All possible values of $i^{\frac{1}{2} + i} = \exp((\frac{1}{2} + i) \log(i))$ in rectangular form

Question

Trying to find all possible values of $i^{\frac{1}{2} + i} = \exp((\frac{1}{2} + i) \log(i))$, so far I have the following:

$i^{\frac{1}{2} + i} = e^{\frac{1}{2} + i} e^{log(i)} \iff$

$i^{i} i^{-\frac{1}{2}} = e^{i} e^{\frac{1}{2}} \iff$

$\log(i^i i^{-\frac{1}{2}}) = i + 1/2 + 2 \pi k i, k \in \mathbb{Z} \iff$

$i \log(i) - \frac{1}{2} \log(i) - i = \frac{1}{2} + 2 \pi i k \iff$

$(\log(i) - \frac{1}{2} \log(i^{\frac{1}{i}}) - 1)i - \frac{1}{2} + 2 \pi i k = 0 $

I am not sure about the solution, particularly the last step where I do the following: $\frac{1}{2} \log(i) = i \frac{1}{i} \frac{1}{2} \log(i)= i \frac{1}{2} log(i^{\frac{1}{i}})$. Is this allowed?

The reason I do this is because I want a solution in rectangular form z = x + yi, so now I have $x = \frac{1}{2}$ and $y = \log(i) - \frac{1}{2} \log(i^{\frac{1}{i}}) - 1$.

Answer 1

Hint:

Rewrite $$i^{(\frac {1}{2} + i)}$$ as $$i^\frac {1}{2}(i^i)$$

For $i^\frac {1}{2}$, use DeMoivre's Theorem (with $(0+i)^{\frac {1}{2}}$). For $i^i$, rewrite as $e^{i \log i}$ and find the value of $\log i$.

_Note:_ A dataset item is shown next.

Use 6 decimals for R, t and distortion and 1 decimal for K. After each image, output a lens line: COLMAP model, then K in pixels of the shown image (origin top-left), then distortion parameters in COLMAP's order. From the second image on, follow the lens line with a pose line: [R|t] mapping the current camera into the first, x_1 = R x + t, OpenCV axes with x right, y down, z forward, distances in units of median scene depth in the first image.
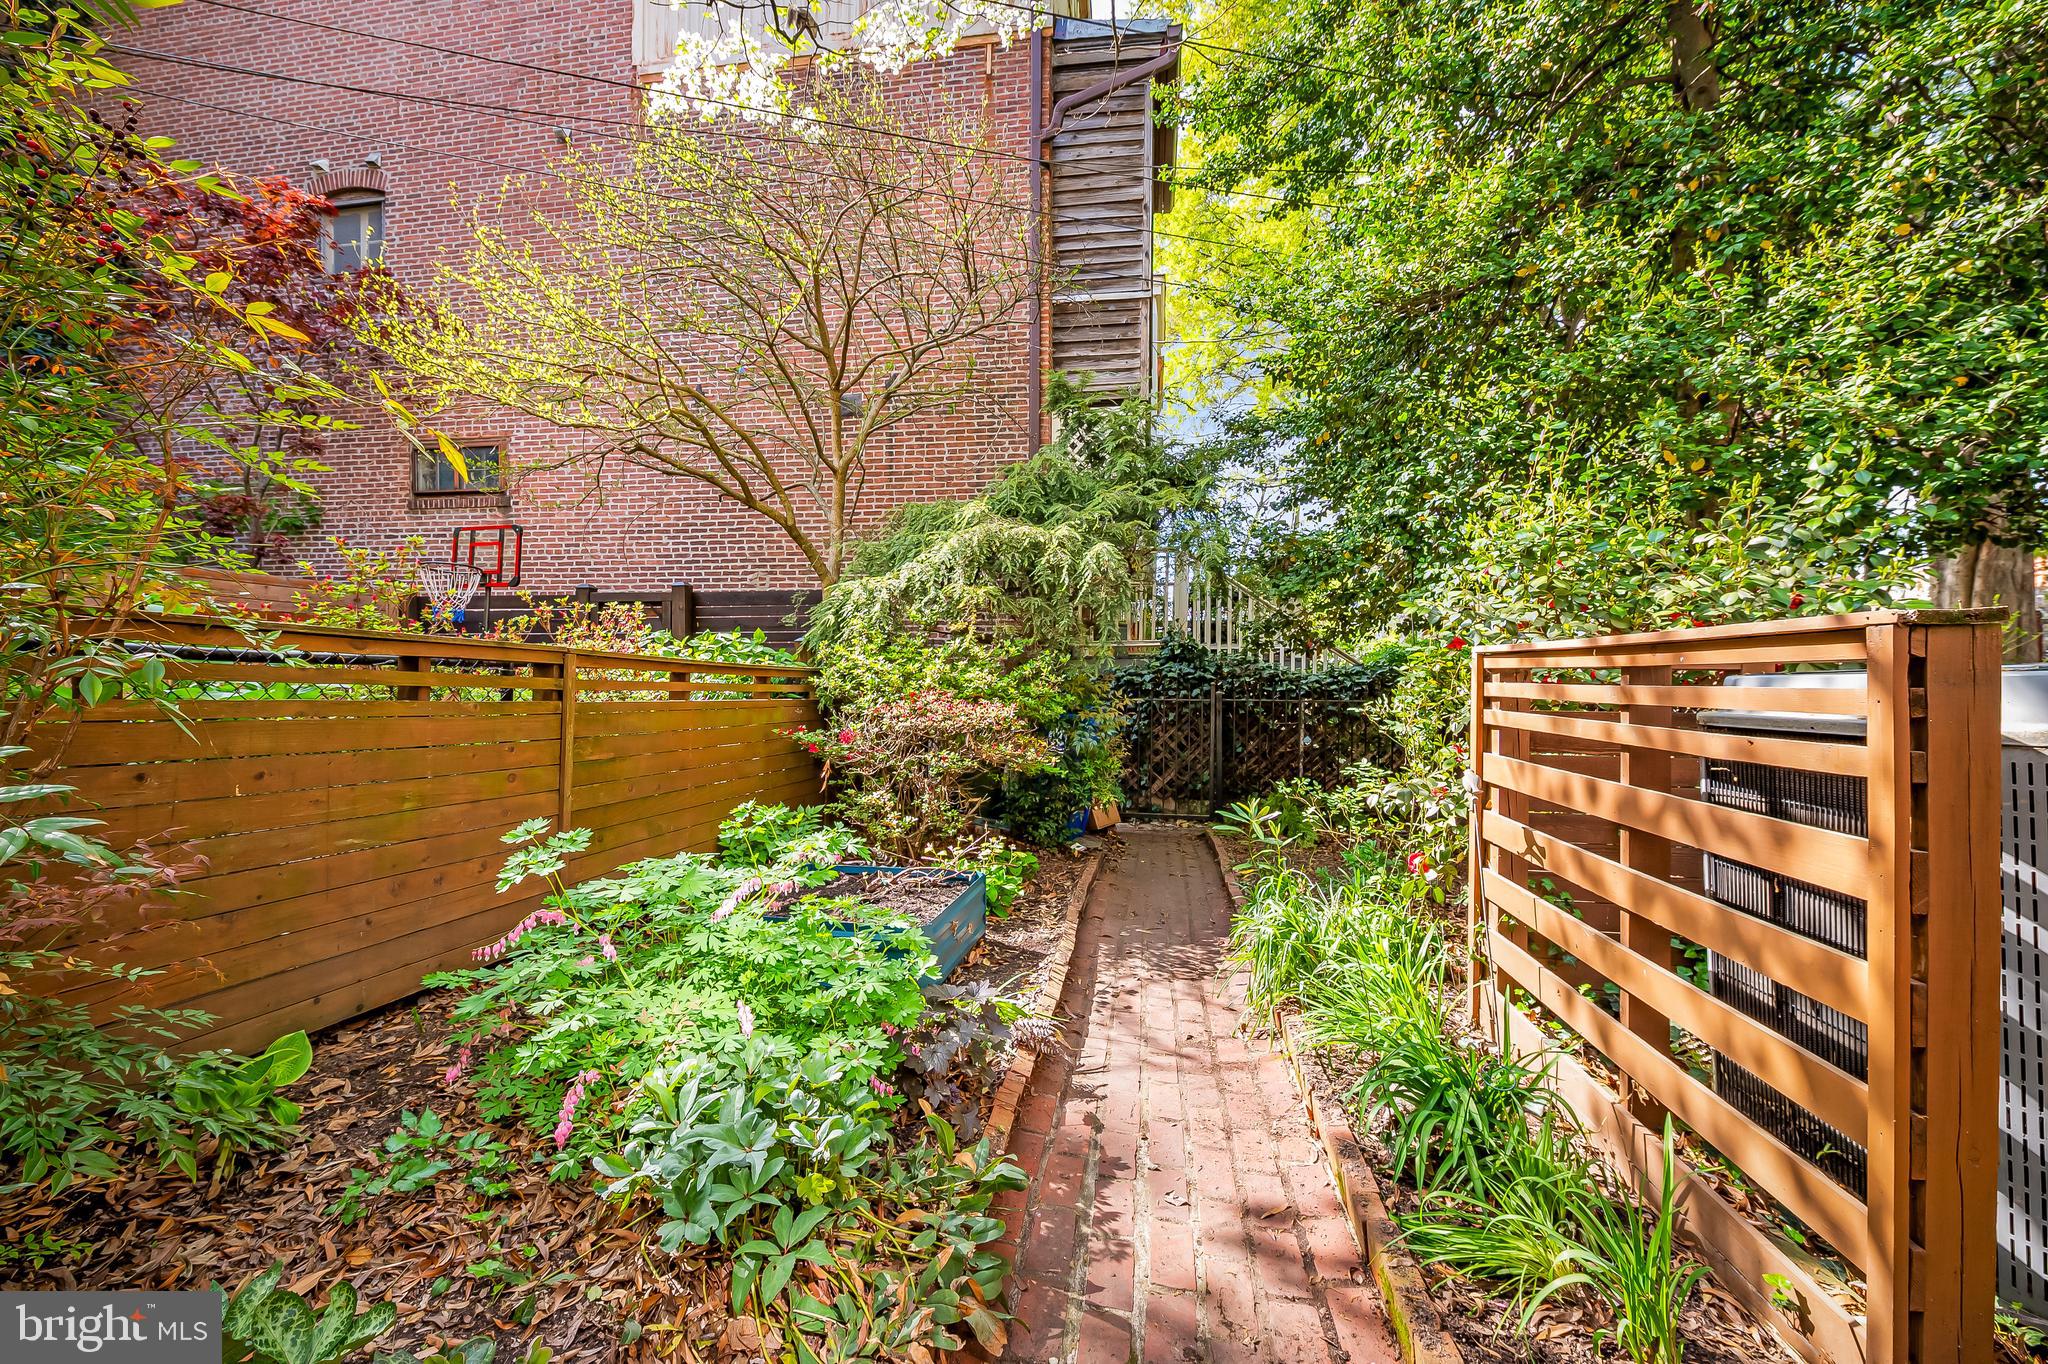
lens RADIAL K [[816.2, 0, 1021.7], [0, 816.2, 690.8], [0, 0, 1]] dist [-0.001432, -0.006608]
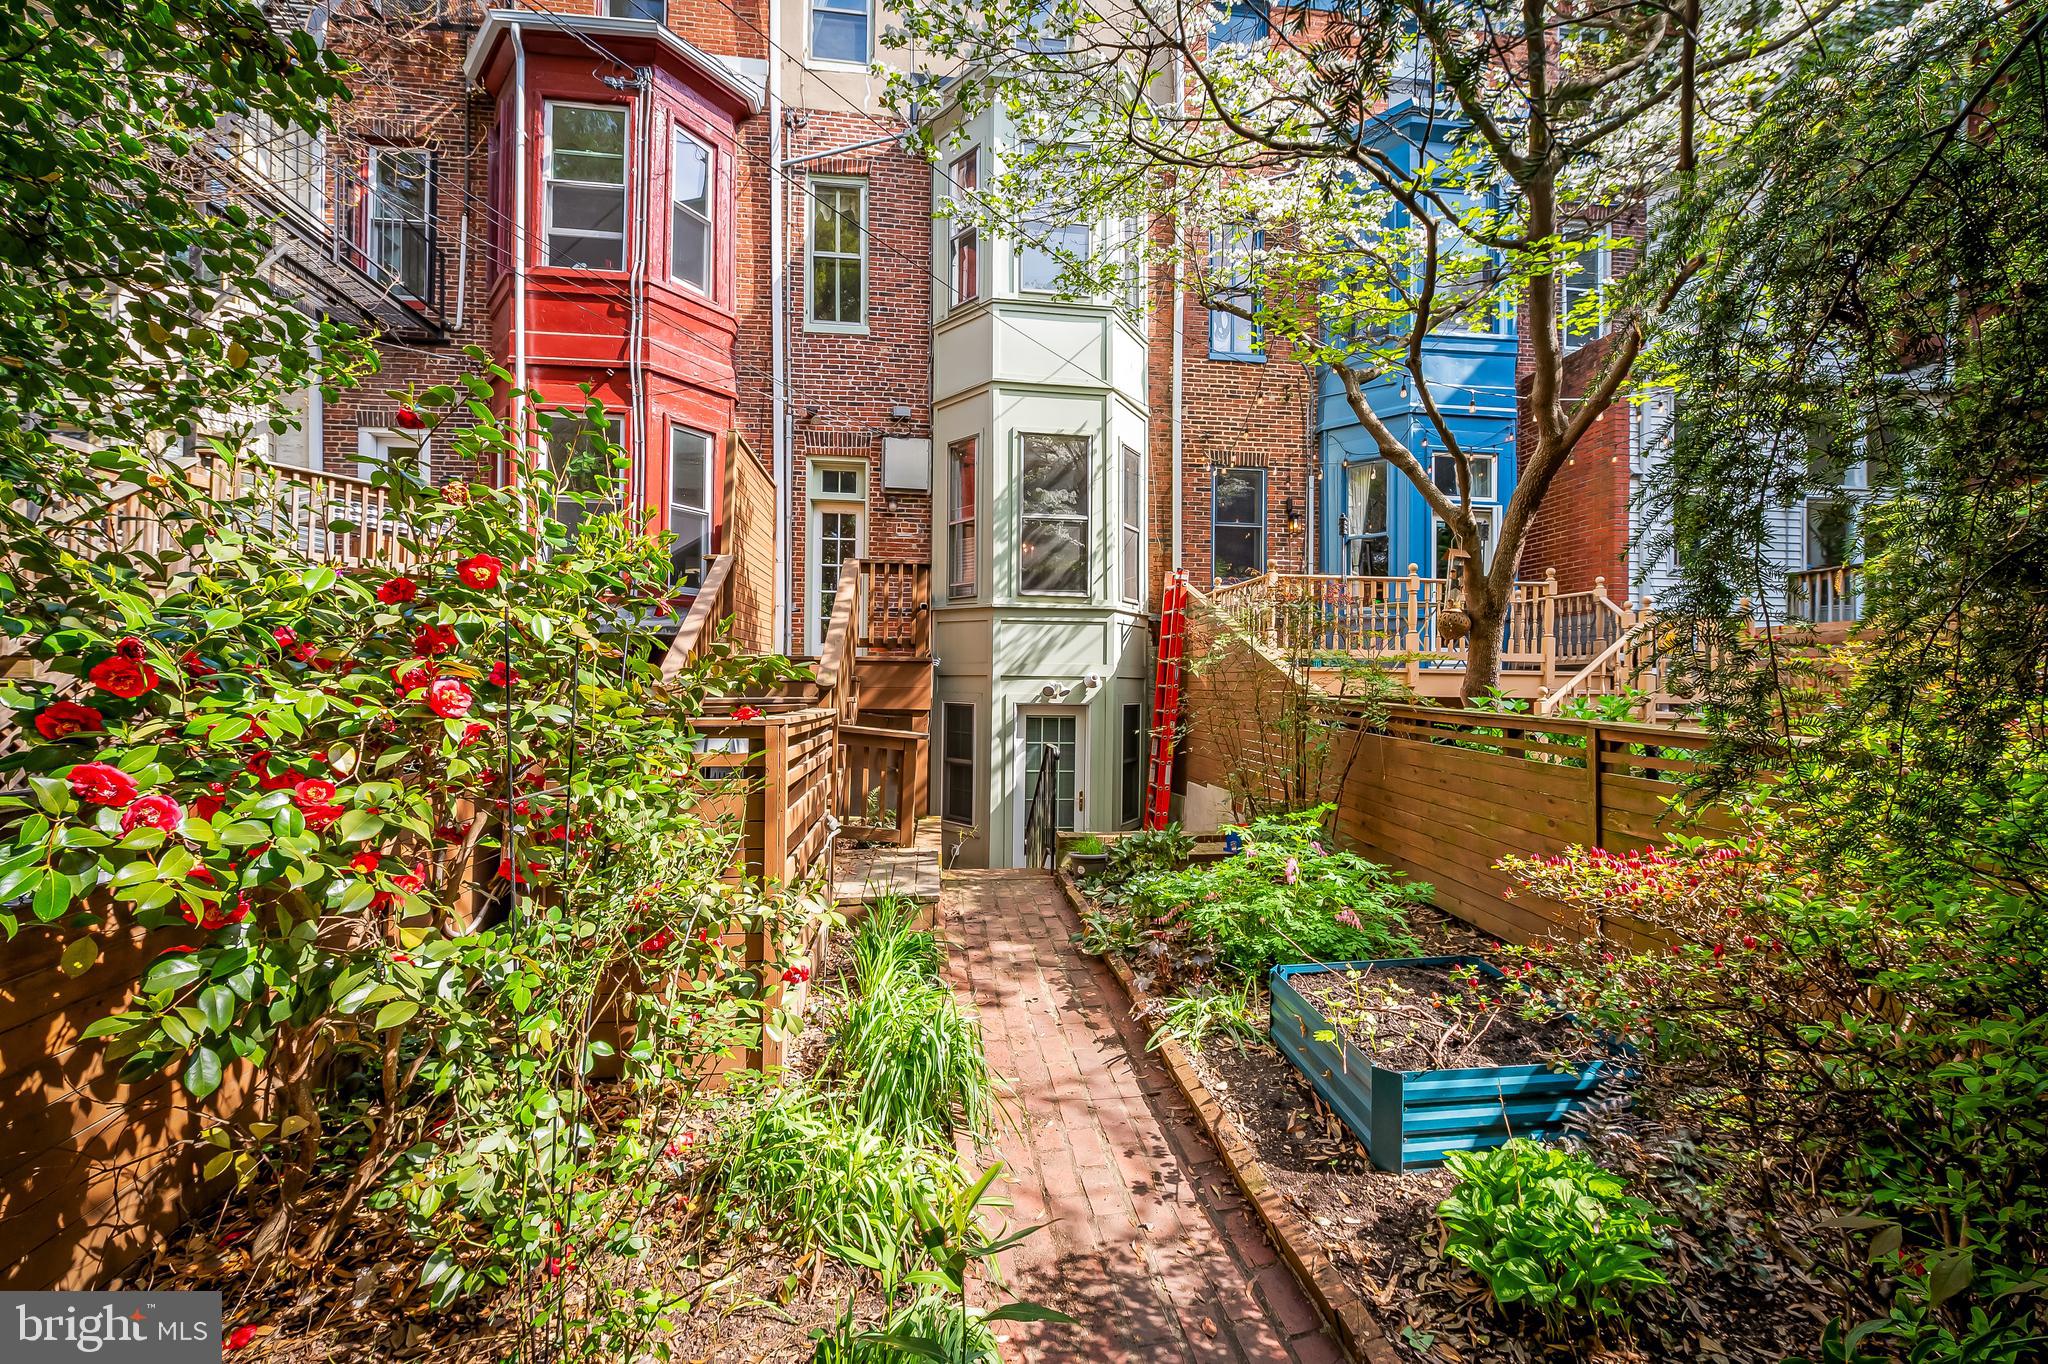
lens RADIAL K [[816.2, 0, 1021.7], [0, 816.2, 690.8], [0, 0, 1]] dist [-0.001432, -0.006608]
pose [[-0.962147, -0.002704, -0.272516, 0.250140], [-0.004355, 0.999976, 0.005454, -0.047102], [0.272495, 0.006434, -0.962136, 0.953178]]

(Note: "$\log$" in this case is the natural logarithm - I usually write "$\ln$".)

Answer 2

Evaluate as follows,

$$i^{\frac12 + i} = (e^{i\frac\pi2})^{\frac12 + i} =e^{i\frac\pi2(\frac12 + i)} =e^{i\frac\pi4-\frac\pi2}=e^{-\frac\pi2}(\cos\frac\pi4+i\sin\frac\pi4) =\frac1{\sqrt2 e^{\frac\pi2}}(1+i)$$

Answer 3

Well, this is a miserable problem. But I think the best way to look at your multivalued expression is as the product $i^{1/2}$ times the countably-valued but always-real quantity $i^i$.

The only two values for $i^{1/2}$ are $\pm\frac{1+i}{\sqrt2}$.

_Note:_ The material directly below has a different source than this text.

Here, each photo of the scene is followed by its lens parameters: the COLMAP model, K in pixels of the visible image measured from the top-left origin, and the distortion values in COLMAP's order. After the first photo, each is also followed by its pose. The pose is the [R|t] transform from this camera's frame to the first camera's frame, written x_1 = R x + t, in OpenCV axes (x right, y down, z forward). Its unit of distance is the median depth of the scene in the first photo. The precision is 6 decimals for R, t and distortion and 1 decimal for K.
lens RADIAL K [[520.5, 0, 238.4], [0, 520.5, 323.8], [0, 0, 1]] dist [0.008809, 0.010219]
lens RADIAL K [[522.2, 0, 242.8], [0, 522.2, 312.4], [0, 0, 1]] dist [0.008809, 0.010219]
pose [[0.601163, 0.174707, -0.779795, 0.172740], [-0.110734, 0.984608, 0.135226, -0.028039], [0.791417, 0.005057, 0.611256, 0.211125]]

For the values of $i^i$ we write this as $\exp(i\log i)$, where what’s in the parentheses has the countably many values $i\bigl[i\frac\pi2+2ki\pi\bigr]$, for the various $k\in\Bbb Z$. Thus the infinitely many values of the second factor are $\exp(2k\pi-\frac\pi2)$.

Upshot? Your values are $\pm\frac{1+i}{\sqrt2}\exp(2k\pi-\pi/2)$, all $k\in\Bbb Z$, so all lying on the line $y=x$ in the Wessel-Argand-Gauss plane.